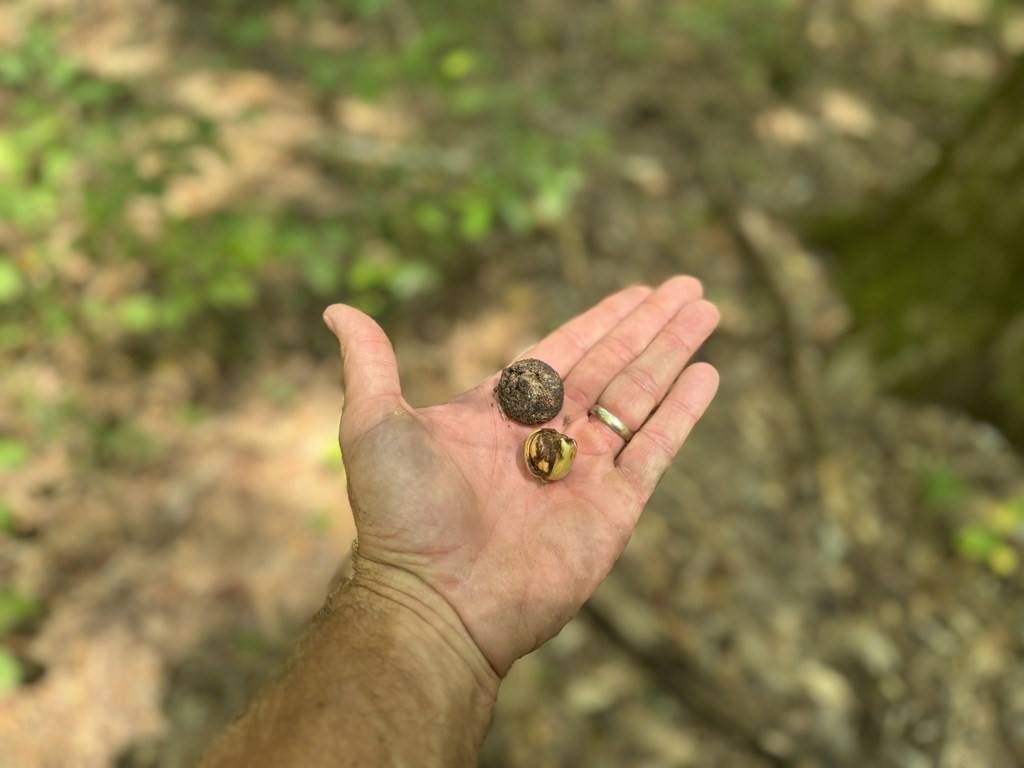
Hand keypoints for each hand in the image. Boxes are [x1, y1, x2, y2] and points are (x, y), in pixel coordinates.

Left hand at [323, 276, 719, 674]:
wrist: (436, 602)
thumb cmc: (401, 516)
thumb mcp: (374, 424)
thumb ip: (371, 363)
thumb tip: (335, 308)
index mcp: (500, 413)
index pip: (563, 350)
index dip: (602, 318)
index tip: (637, 291)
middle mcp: (547, 437)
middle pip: (612, 364)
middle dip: (650, 325)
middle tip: (689, 287)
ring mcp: (584, 472)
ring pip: (640, 396)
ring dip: (674, 353)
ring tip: (708, 312)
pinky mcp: (613, 508)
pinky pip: (655, 450)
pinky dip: (683, 412)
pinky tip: (708, 375)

★ ★ ★ ★ ★

### TASK TO CARRY OUT:
Write out every line from the entries where "index" appears.

### SOLUTION TO THIS TASK:
index mcp: (500, 413)
index pip: (563, 350)
index dip: (602, 318)
index tip: (637, 291)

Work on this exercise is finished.